Saturday, December 31, 2011
Today, being New Year's Eve, is naturally a bittersweet day. Thinking about this past year and having high hopes for the new year always does that to me. But I will also be leaving my daughter in Alabama. As hard as I try, it's always difficult to say goodbye to my daughters. I know I will see both of them in April, and I try to concentrate on that. But...goodbys are always so hard for me. I love my daughters more than anything in the whole world. I have the most fantastic daughters ever. I realize I'm partial, but I can honestly say that people than know them tell me the same thing. Just being a proud momma. I will try my best to have a stiff upper lip when I leave and concentrate on getting organized in the new year and look forward to April.
Friday, December 30, 2011
It's been a quiet, peaceful, wonderful week. I got a lot of quality time with my daughter, I got a break from a routine that I definitely needed a break from, and I got to do some new things.
My daughter, son-in-law and I drove up to Nashville yesterday so I could see the Opryland Hotel. What a ginormous, gorgeous hotel! The holiday decorations were exquisit! There were lights and enormous Christmas trees everywhere. Live plants of all kinds were all over the place, mostly placed among waterfalls. There were some red and white (the colors together) ponsettias that I had never seen before and some red ones that were the deepest shade of red imaginable! We could have taken a boat tour inside the place, but, like all the other prices I did see, was probably more than I would have wanted to spend. I was so turned around as to where I was that I would never have been able to find the door that we came in at! My daughter took pictures for me, as she has a better camera and has promised to email them to me. I will have to post some of the pictures.

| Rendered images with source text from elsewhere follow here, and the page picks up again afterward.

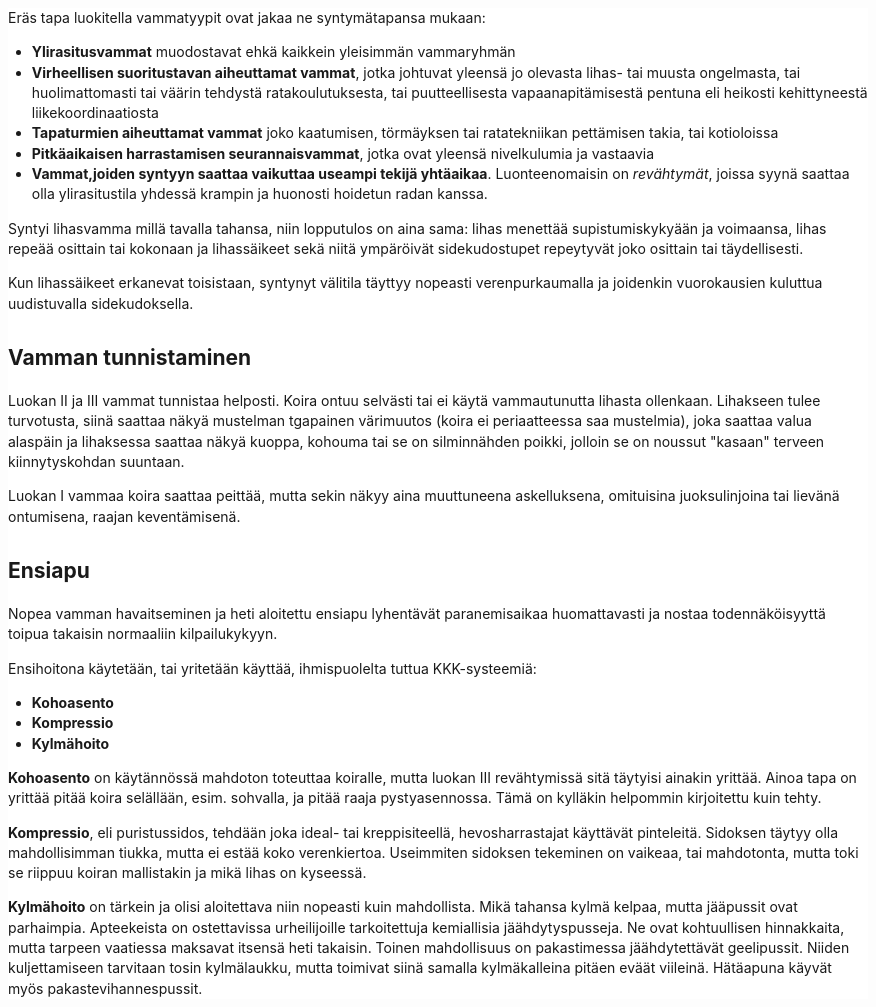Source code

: Eräs tapa luokitella vammatyypit ovat jakaa ne syntymätapansa mukaan:

- **Ylirasitusvammat** muodostavat ehkä kaikkein yleisimmän vammaryhmän
- **Virheellisen suoritustavan aiheuttamat vammat**, jotka johtuvat yleensä jo olevasta lihas- tai muusta ongelmasta, tai huolimattomasti tai väärin tehdystä ratakoulutuksesta, tai puutteellisesta vapaanapitämisestä pentuna eli heikosti kehittyneestä liikekoordinaatiosta
- **Tapaturmien aiheuttamat vammat** joko kaatumisen, törmäyksen tai ratatekniikan pettämisen takia, tai kotioloissa
- **Pitkäaikaisen harrastamisen seurannaisvammat**, jotka ovat yleensä nivelkulumia ja vastaavia
- **Vammat,joiden syntyyn saattaa vaikuttaa useampi tekijä yhtäaikaa**. Luonteenomaisin on _revähtymät_, joissa syynä saattaa olla ylirasitustila yhdessä krampin ja huonosti hoidetun radan kanssa.

Syntyi lihasvamma millä tavalla tahansa, niin lopputulos on aina sama: lihas menettää supistumiskykyään ja voimaansa, lihas repeää osittain tai kokonaan ja lihassäikeet sekä niitä ympäröivät sidekudostupet repeytyvät joko osittain tai täydellisesti.

Kun lihassäikeet erkanevat toisistaan, syntynyt välitila täyttyy nopeasti verenpurkaumalla ja joidenkin vuorokausien kuluttua uudistuvalla sidekudoksella.

## Vamman tunnistaminen

Luokan II ja III vammat tunnistaa helposti. Koira ontuu selvästi tai ei käytä vammautunutta lihasta ollenkaan. Lihakseen tulee turvotusta, siinä saattaa näkyä mustelman tgapainen värimuutos (koira ei periaatteessa saa mustelmia), joka saattaa valua alaspäin ja lihaksessa saattaa näkyä kuoppa, kohouma tai se on silminnähden poikki, jolloin se on noussut "kasaan" terveen kiinnytyskohdan suuntaan.

Luokan I vammaa koira saattaa peittää, mutta sekin näkyy aina muuttuneena askelluksena, omituisina juoksulinjoina tai lievänä ontumisena, raajan keventämisenä.

## Ensiapu

Nopea vamman havaitseminen ja heti aloitettu ensiapu lyhentävät paranemisaikaa huomattavasti ja nostaa todennäköisyyttä toipua takaisin normaaliin kilpailukykyyn.

Ensihoitona käytetään, tai yritetään käyttää, ihmispuolelta tuttua KKK-systeemiä:

- **Kohoasento**
- **Kompressio**
- **Kylmähoito**

**Kohoasento** on käytännössä mahdoton toteuttaa koiralle, mutta luokan III revähtymissä sitä täytyisi ainakin yrittää. Ainoa tapa on yrittää pitää koira selällään, esim. sohvalla, ja pitää raaja pystyasennossa. Tämä on kylläkin helpommin kirjoitettu kuin tehty.

**Kompressio**, eli puristussidos, tehdään joka ideal- tai kreppisiteellä, hevosharrastajat käyttävät pinteleitä. Sidoksen täytyy olla mahdollisimman tiukka, mutta ei estää koko verenkiertoa. Useimmiten sidoksen tekeminen on vaikeaa, tai mahdotonta, mutta toki se riippuu koiran mallistakin ja mikä lihas on kyseessä.

**Kylmähoito** on tärkein ja olisi aloitettava niin nopeasti kuin mahdollista. Mikä tahansa kylmä kelpaa, mutta jääpussit ovat parhaimpia. Apteekeista on ostettavissa urheilijoille tarkoitettuja kemiallisia jäähdytyspusseja. Ne ovat kohtuullisen hinnakkaita, mutta tarpeen vaatiessa maksavat itsensä heti takaisin. Toinen mahdollisuus on pakastimessa jäähdytettävät geelipussit. Niiden kuljettamiseen tarvitaan tosin kylmälaukku, mutta toimivat siinä samalla kylmäkalleina pitäen eväät viileinä. Hätäapuna käyvät myös pakastevihannespussit.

Today is my last full day here. I will make the most of every minute with my daughter. I know I will see her again in April - which really isn't too far off. But I'm already getting a little melancholy about leaving. Gotta stop that!
It has only been a year and a half since I left Alabama, but I've found myself already unsure of how to get to places I was once comfortable getting to. It struck me as odd, because I never lost that sense of direction in Michigan, although I lived in Alabama for 14 years. Maybe the bad memories of the last few years here somehow come into play.
My baby daughter and I have already talked. Next Christmas, no matter what, the three of us will somehow be together. No matter how many other relatives and loved ones we have, it's just not the same if the three of us are not together. So, I've got something to shoot for in the coming year.
Wednesday, December 28, 2011
I've been talking about setting goals for myself for the new year, but i have yet to come up with any concrete ones. I've been doing some reading of articles on goal setting and others' blogs about goals. I read a couple this morning that really hit home and made me realize why I haven't really been able to come up with some.
I need to choose goals that are important to me. To do this, I must think about and be honest about what I want. I haven't done that. I must remember to make things happen. Stop letting things happen to me. I must be positive and set priorities. I need to choose how I respond emotionally to people. I must curtail taking everything so personally. And, most importantly, I must dare to dream. What would I really like to happen in the coming year? If I spend some time thinking about these, I should be able to come up with some manageable goals.
Tuesday, December 27, 2011
I was sitting at my daughter's computer this morning on Spark People. Her puppy came in and out of the room with her new Christmas bone. I wasn't paying that much attention to her. Big mistake! She had gotten into my suitcase and got hold of my thyroid medicine that I had just gotten refilled on the 20th. I found the lid and the chewed bottle, but no pills. So, I got to wake up my daughter and son-in-law.
First plan of attack was call the vet. The poor puppy had to be given hydrogen peroxide to make her throw up. We didn't see any pills in what she had thrown up, but don't know if they dissolved or not. Good things about it, though, is first that it is a medicine prescribed for dogs and second it wan't one of my stronger medicines.
Then to call the health care company. I was told that although I have a refill on the prescription, I have to get another prescription from the doctor called in and will have to pay the full price.
I am on hold with the doctor's office right now. (A pet peeve of mine with the office is the hold time - no pun intended!) So, instead of going bargain shopping with my daughter, it looks like I will be spending my money on the needed prescription.
Note to self: remember that puppies are quicker and craftier than two-year-olds - which I had really known but temporarily forgotten about. My daughter's already jokingly told me that she's changed her mind about letting me puppy-sit. I really feel badly that the puppy had to go through that and that my daughter had to be woken up early.